In November, Physicians Practice asked David Merritt, then an independent consultant and former CEO of the Center for Health Transformation, how physicians would be affected if the individual mandate is thrown out but the rest of the law remains standing.
Like Stream, Merritt, who is now senior advisor to Leavitt Partners, said he fears patients would wait to purchase insurance until they are very sick. “What incentive will they have to buy insurance when they are healthy?” he said in an e-mail to Physicians Practice. “Insurance costs will absolutely soar for everyone.”
In general, that means physicians would be see fewer patients for preventive services, and when they would see patients, they would already be sick. For healthcare as a whole, that’s a bad combination. Lack of preventive care naturally leads to increased healthcare spending.
Merritt added that physicians would likely take a reimbursement hit. “When the insurance costs soar, the government will look for savings elsewhere,” he said. “And provider reimbursement is always the first and often the only target.”
But other analysts argue that the consequences of striking down the mandate and letting the rest of the law stand - including the insurance provisions - would be less dire.
Larry Levitt, a health insurance expert with the Kaiser Family Foundation, recently told the Washington Post that as the healthcare law will offer millions of Americans generous subsidies to buy insurance, more people will acquire it voluntarily. “You are more likely to enroll even without a mandate,” he said.

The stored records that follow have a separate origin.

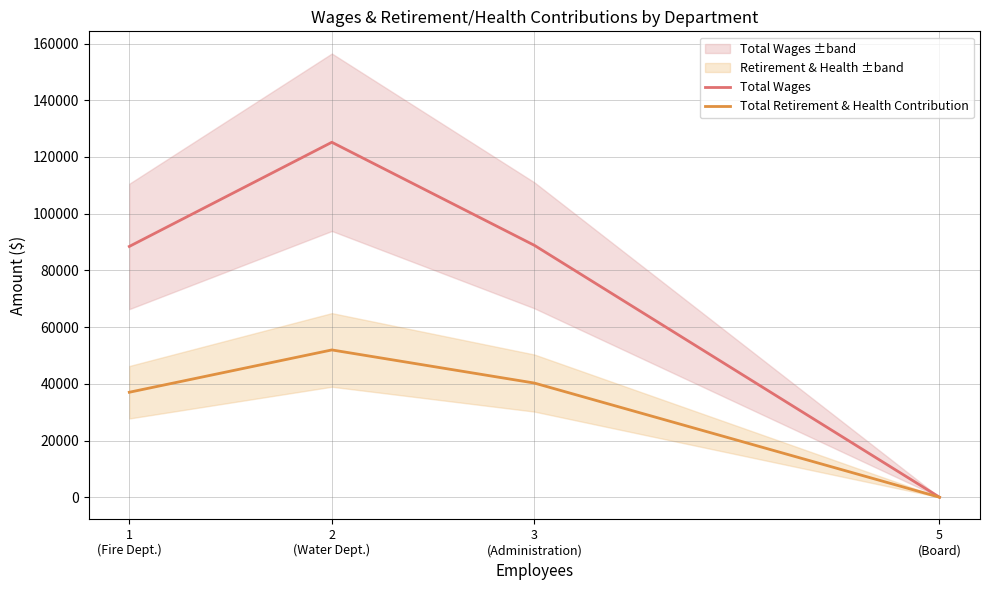

How many interior local peaks does the Total Wages series have?

1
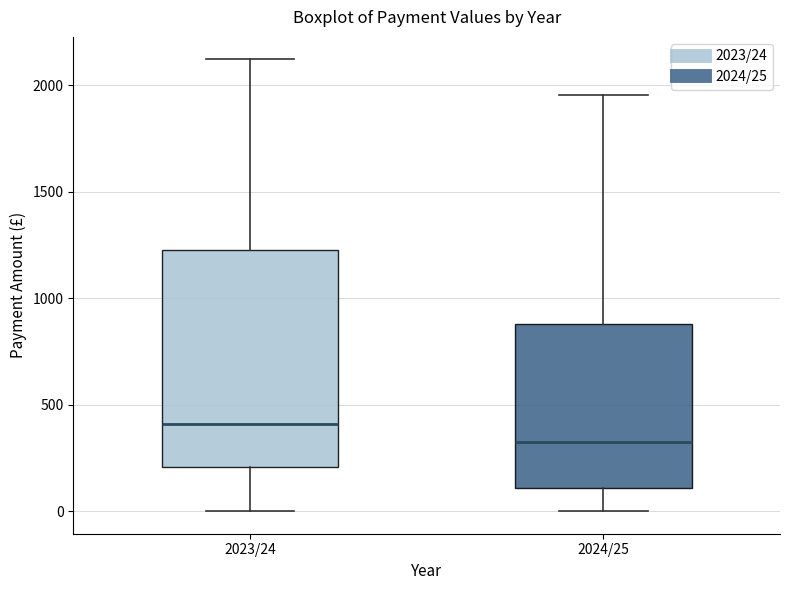

Where does the median line of the box for 2023/24 sit on the y-axis? The values are not printed on the chart, so give them approximately, as read against the axis.

400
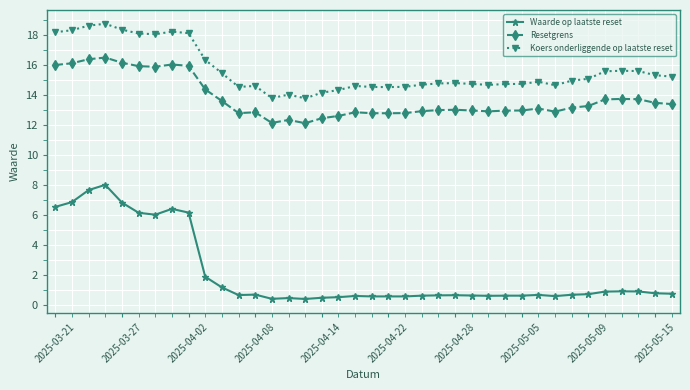

True or false: Koers onderliggende op laatste reset has more than 0 points higher than both neighbors.

True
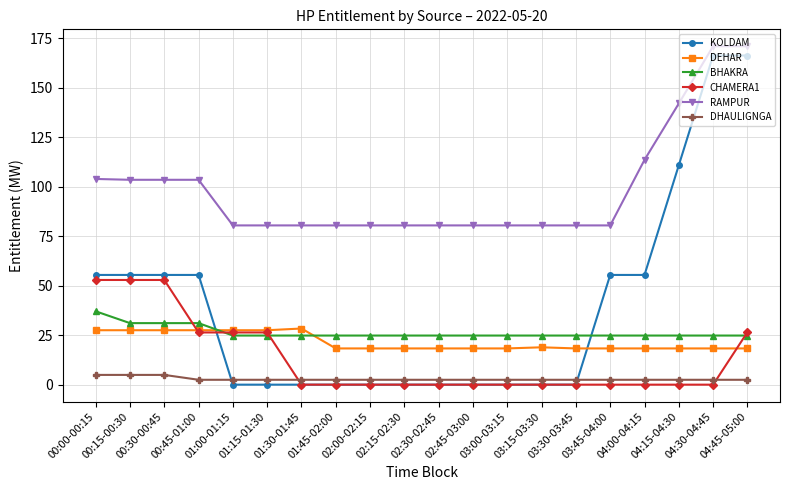

The KOLDAM series shows -49.9 at 03:30-03:45. True or false?

False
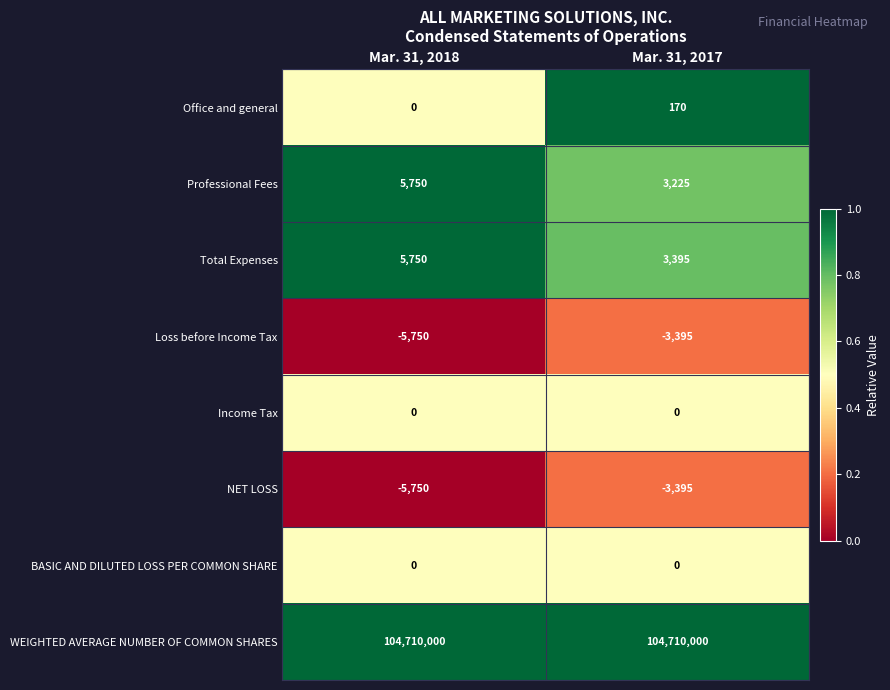

Which series has the widest spread of values?

Professional Fees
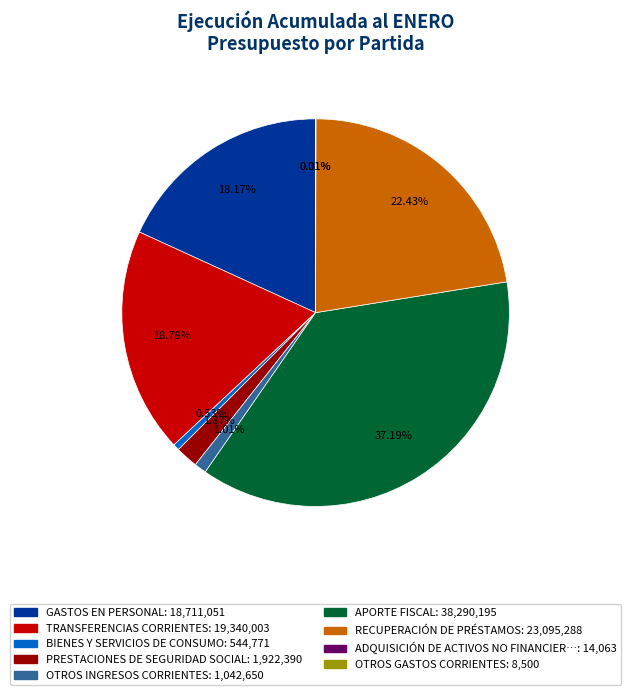

Is there any slice that represents more than half of the pie?

No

That influx of patients could potentially help balance out insurance premiums and the amount of patients who purchase health insurance before they get sick.
Paul Starr, a health policy expert at Princeton University, pointed to Medicare’s Part B and Part D plans as an example of the likelihood that individuals would purchase insurance voluntarily. Both plans have high enrollment rates, and “seniors don’t have to sign up, but they do because it’s a good deal,” he told the Post.
Other analysts predict that alternative options could keep insurance rates from spiraling of control. According to the New York Times, some analysts say states could pursue their own alternatives to bolster insurance enrollment rates. Although unlikely, those alternatives could even include implementing statewide mandates, like the individual mandate currently under scrutiny.
This week, the White House said it is not working on contingency plans for what would happen if the Supreme Court strikes down all or part of the healthcare law. And if it does, analysts say the White House will likely wait until after the November general election to move forward with plans, according to the Chicago Tribune.
The uncertainty surrounding the Supreme Court’s decision is unsettling, says Stream. “If the Affordable Care Act is upheld, at least our direction for the next several years is pretty clear,” he says. “… If a significant piece is thrown out, and certainly if the whole thing is overturned, I’m concerned we have directional chaos.”
The Supreme Court’s decision is expected this June.
Marisa Torrieri, associate editor of Physicians Practice, contributed to this article.